▶ **Task prompt**
Translate this sentence from the Bangkok travel post below into Spanish: "It was good to catch up with the clan and to meet Amy."

▶ **Excerpt to read**
------------

Sunday 15 April 2012

Bangkok – Again

Playing with my new camera on Soi Rambutri, Bangkok.
In a couple of months back in the land of Aus I celebrated my thirtieth birthday, attended four weddings (some of them of complete strangers, I just like free champagne), built a shed, bought a camera, broken a puppy’s toe, done no writing whatsoever, and – most importantly – finally beaten Dad at table tennis. It was mid January 2012, time to get back to the trip.

It was good to catch up with the clan and to meet Amy.
          The new plan – if my vague ideas can be called plans – was to try to cross the Thai-Burma border on the Andaman coast, travel up to Rangoon, north through Burma to the Chinese border, then through Southern China to Shanghai where Alicia had landed a teaching job. How hard could it be? Except everyone said that the Burmese border was closed to foreigners, so was the Chinese border. Hmm, only one way to find out.
            I woke on my second day in Bangkok with a nightmare about being tied in a burlap sack and beaten with bamboo by Burmese border guards still lingering in my brain and set off for a spot of visa shopping. First stop was the Chinese embassy – hardly a byword for friendliness and convenience.

------------

▶ **Raw data**

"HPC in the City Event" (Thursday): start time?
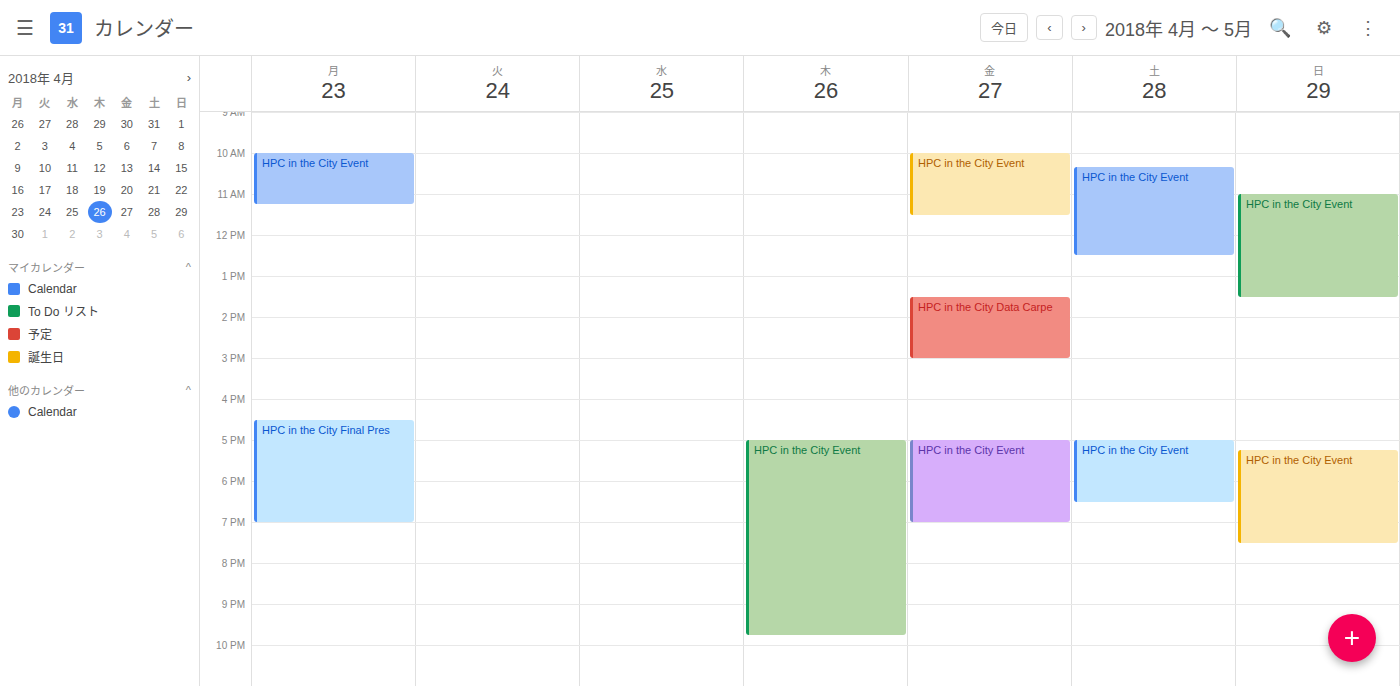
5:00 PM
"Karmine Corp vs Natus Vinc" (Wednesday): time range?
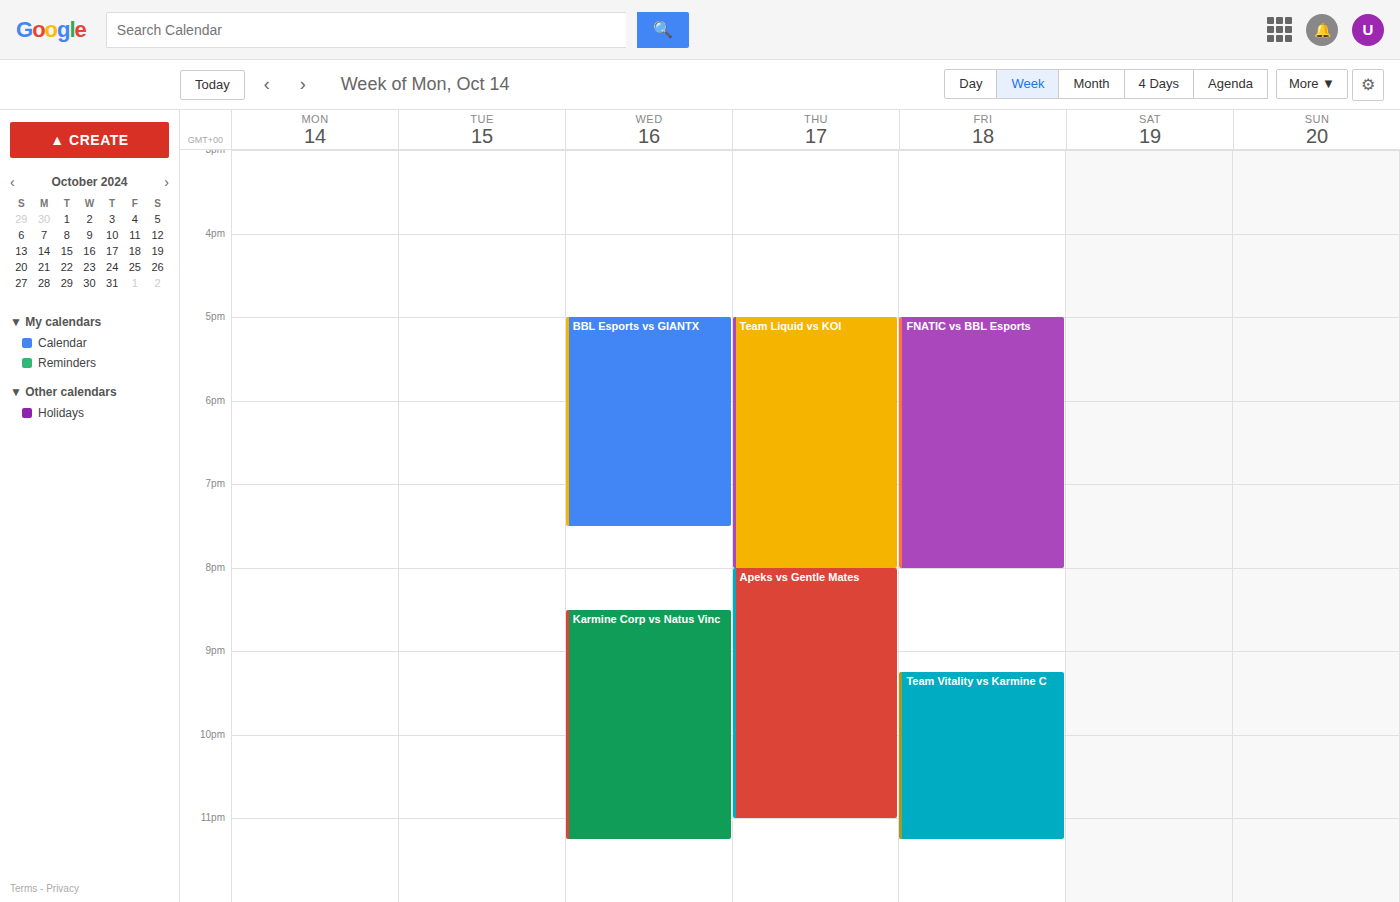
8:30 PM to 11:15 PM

------------

▶ **Full answer**
Fue bueno ponerme al día con el clan y conocer a Amy.